Dutiful, reticent, humble before God – and not a banker
The virtues for which Her Majesty the Queen has been praised this week, on the 60th anniversary of her accession to the throne, are most illuminating for being so out of tune with the manner of the age: service, commitment, discretion, loyalty, resilience and – odd though it may be to say it of a monarch – modest, and not just in her use of breakfast Tupperware. Above all there is the sense of duty, or what her own mother called “your devoir”.
This is not the occasion on which to mirror those virtues with the ingrained vices of contemporary society. But it is interesting to contrast them with the self-absorbed short-termist individualism of our times which – for all the widespread rhetorical lamentation – shows no sign of going away. This week we had Sir David Higgins, the chief executive of the partly-public Network Rail, announce he would waive a possible £340,000 bonus this year. But it is not one-year waivers we need so much as a reformation of culture.
What the Queen shows is that the ideal of public service is not so much old-fashioned as timeless. The “culture of responsibility” which the Labour leader Ed Miliband appealed is not something that needs to be re-invented so much as re-discovered. And there is the Queen as the embodiment of it.
The Bishop of Norwich, the Rt Revd Graham James, had an interesting reflection on that in Thought for the Day on Monday, the actual anniversary of the day on which the 26-year-old princess discovered, far away in Kenya, that she had become Sovereign. He referred to the criticisms that were made in 1955 of the young Queen’s lack of modernity by the controversialist journalist John Grigg, then Lord Altrincham.
Criticising the young Queen’s speeches he said that “the personality conveyed by the utterances which are put into her mouth is that of a priggish schoolgirl captain of the hockey team”. Lord Altrincham wanted less of the reticence and restraint the nation has so come to value and more of the “feelings and passion” which have come to plague our self-indulgent times.
The young Queen took no notice but instead stuck to the vow in which she offered in a broadcast to the people of the Commonwealth. “My whole life,” she said, “whether it be long or short, shall be devoted to your service and the service of our great imperial family.”
The empire may have passed away, but – as the Queen becomes the second longest-serving monarch in British history after Victoria – the service has not. It has taken immense strength of character which has weathered difficulties including her self-proclaimed “annus horribilis” of 1992 and the death of her daughter-in-law in 1997 when not just the monarch but the monarchy seemed momentarily to wobble.

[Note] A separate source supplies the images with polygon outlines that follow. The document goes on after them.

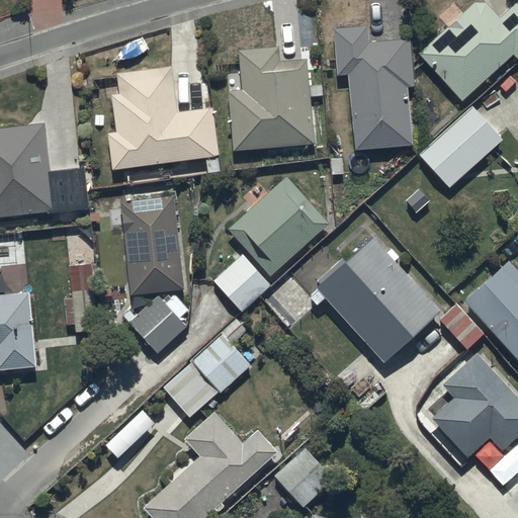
[(480,0),(478,0),(418,55),(461,102),(512,57),(517,63),(517,2),(499,20),(480,0)]
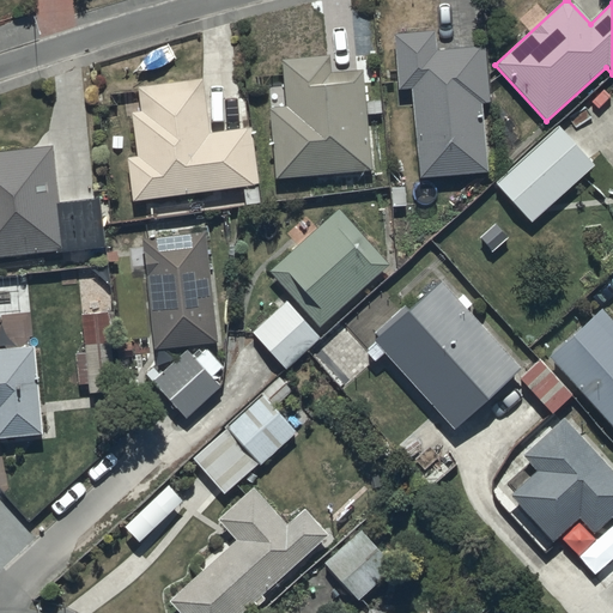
[(399,91),(411,90),(420,180),(487,174),(480,105),(491,104),(485,47),(437,52),(435,32),(393,37),(399,91)]
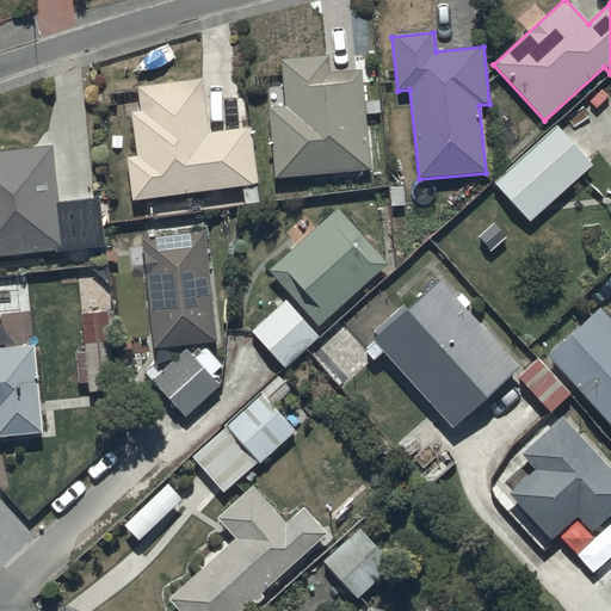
[(328,57),(282,61),(285,107),(269,109),(275,179),(369,172),(362,72),(329,74),(328,57)]
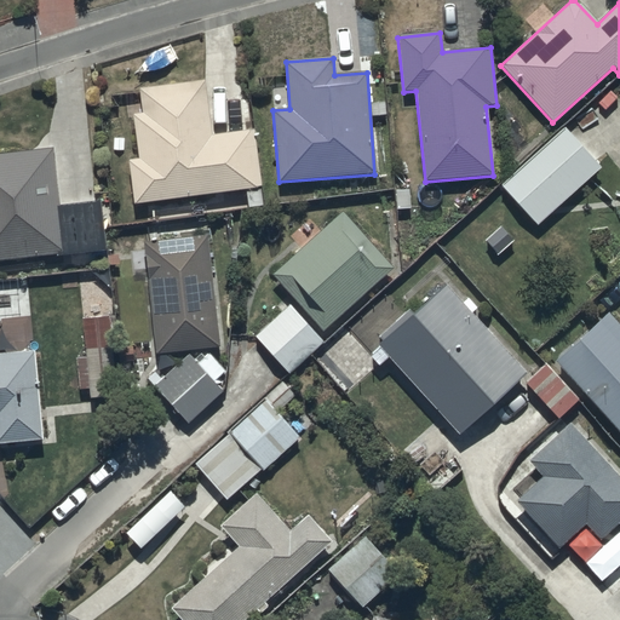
[(210,136),(204,81),(139,89),(142,115),(133,116),(138,161),(128,161),(133,204),(260,189),(254,131),(210,136)]
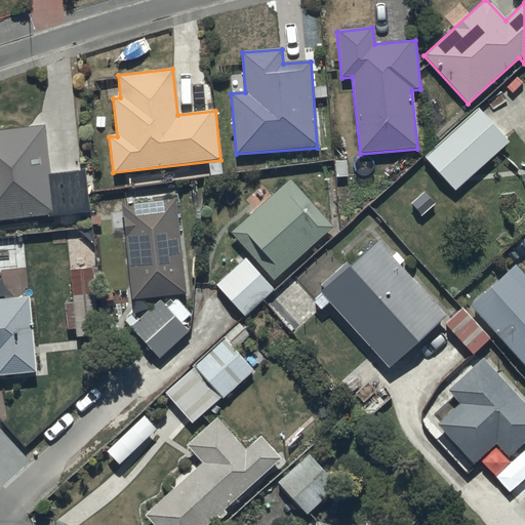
[(509,143),(477,108),(423,157),(455,192),(509,143)]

One of the themes which has emerged – quietly but persistently in recent days, as those who know the monarch personally have paid their understated tributes to the media – has been the extent to which her faith has underpinned that sense of service. Hers is a sacramental role; apart from the Pope she is the only Christian monarch who has been anointed to her task. But that faith is not ceremonial but deep and personal.
There is a theology to that, as the bishop pointed out in his Thought. He referred to something of which I had never heard, the Christian “the doctrine of reserve” which insists that our deepest beliefs should not be aired lightly or loosely in a setting which would not allow justice to be done to their profundity. It is not to do with secrecy but appropriateness and honour, which is why the Queen tends to air the subject only once a year in her increasingly personal Christmas messages. To those other virtues we should add humility before God. She will be a hard act to follow.